*EXTRACT*:

[jira] [Commented] (KUDU-3748) Support Delete by Primary Key Prefix (Key-Range Delete)

Todd Lipcon (Jira) Sun, 01 Mar 2026 12:00:06 -0800


    [ 
https://issues.apache.org/jira/browse/KUDU-3748?page=com.atlassian.jira.plugin.system.issuetabpanels:comment-tabpanel&focusedCommentId=18061980#comment-18061980
 ]


Todd Lipcon commented on KUDU-3748:
-----------------------------------

Take it with a grain of salt since I'm no longer actively working on Kudu, but: 
the system I work on now (Spanner) has a "range deletion" feature and it's a 
source of extreme complexity that has gotten in the way of a ton of other 
proposed optimizations over the last decade. I'd be very cautious in adding 
this feature to Kudu.

> Support Delete by Primary Key Prefix (Key-Range Delete)
> -------------------------------------------------------
>
>                 Key: KUDU-3748
>                 URL: https://issues.apache.org/jira/browse/KUDU-3748
>             Project: Kudu
>          Issue Type: New Feature
>            Reporter: Joaquín Antonio De Vicente López
>            Priority: Major
>
> |Aspect|Detail|
> |Status|Proposed|
> |Component|Client, Tablet Server, Storage|
> |Affects|Java Client, C++ Tablet Server|
> *Motivation*
> *Real-World Use Case:* Spark Structured Streaming Ingestion with Calendar 
> Explosion
> We have an Apache Spark Structured Streaming job consuming messages from 
> Apache Kafka. Each message contains 2 business identifier fields and 4 
> additional fields, each being a list of calendars
> (valid_from, valid_to).
> During transformation the calendar lists are vertically exploded, generating 
> N rows per message where N = max(length(calendar_list_1 ... 
> calendar_list_4)). Shorter lists produce NULL values in their
> respective columns. A positional index column num_cal is generated and 
> included as part of the Primary Key in the Kudu table — without it, only the 
> last calendar row would survive an upsert.
> *The problem:* we need to perform a logical upsert (replace) per message 
> based on the 2 business identifiers. Since Kudu requires the full Primary Key 
> for delete operations, and our PK includes num_cal,
> we cannot directly delete all rows of a message unless we know every num_cal 
> value. Attempting a delete without num_cal causes the streaming job to fail:
> org.apache.kudu.client.NonRecoverableException: Primary key column num_cal is 
> not set
> Caused by: java.lang.IllegalStateException: Primary key column num_cal is not 
> set
> Impact: the Structured Streaming job fails and aborts, message replacement 
> cannot be performed, and the continuous ingestion pipeline is disrupted.

*SUPPLIED INFORMATION*:
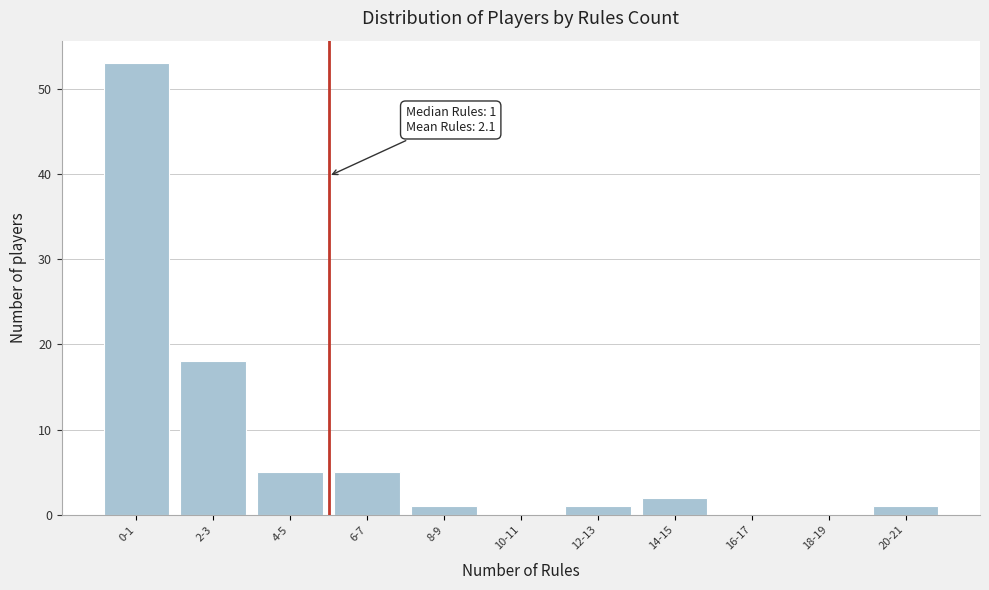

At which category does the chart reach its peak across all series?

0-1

---

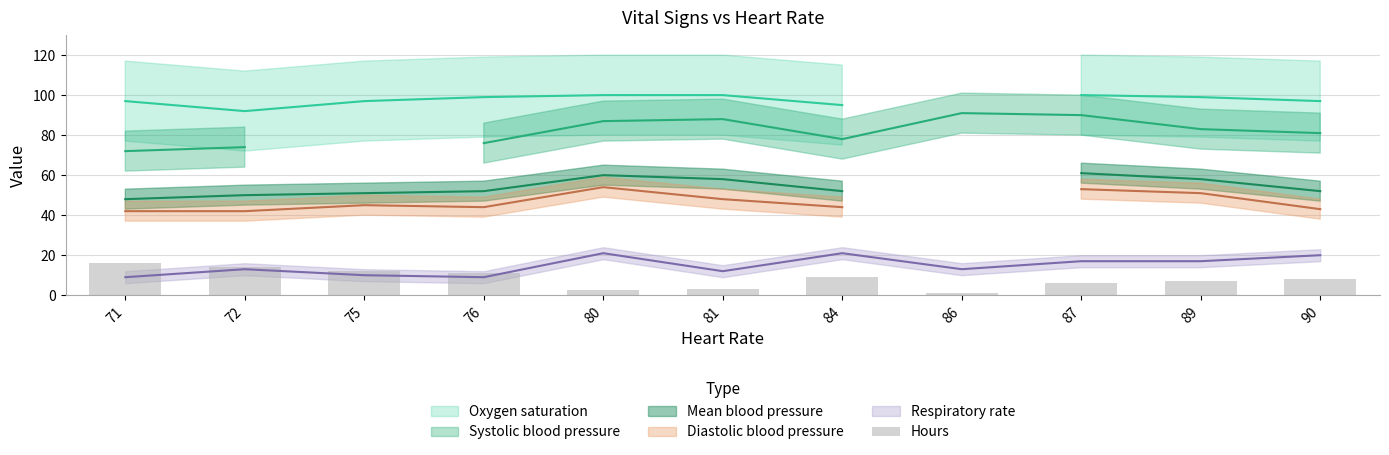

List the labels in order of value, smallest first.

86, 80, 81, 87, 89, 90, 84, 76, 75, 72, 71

*TASKS AND EXERCISES*:
1) Summarize the Jira post in two sentences.
2) Echo back verbatim the part of the Jira post that runs from "Todd Lipcon commented" down to "feature to Kudu.".

*WRITTEN RESPONSES*:
1) Todd Lipcon, who says he no longer actively works on Kudu, warns that the range deletion feature in Spanner has been a source of extreme complexity that has blocked many proposed optimizations over the last decade, so he would be very cautious about adding it to Kudu. The issue he comments on proposes deleting rows by primary key prefix, because a Spark Structured Streaming job whose primary key includes a generated num_cal column cannot delete all rows of a message without knowing every num_cal value, and attempting it makes the job fail and disrupts ingestion.

2)
Todd Lipcon commented on KUDU-3748:
-----------------------------------

Take it with a grain of salt since I'm no longer actively working on Kudu, but: 
the system I work on now (Spanner) has a "range deletion" feature and it's a 
source of extreme complexity that has gotten in the way of a ton of other 
proposed optimizations over the last decade. I'd be very cautious in adding 
this feature to Kudu.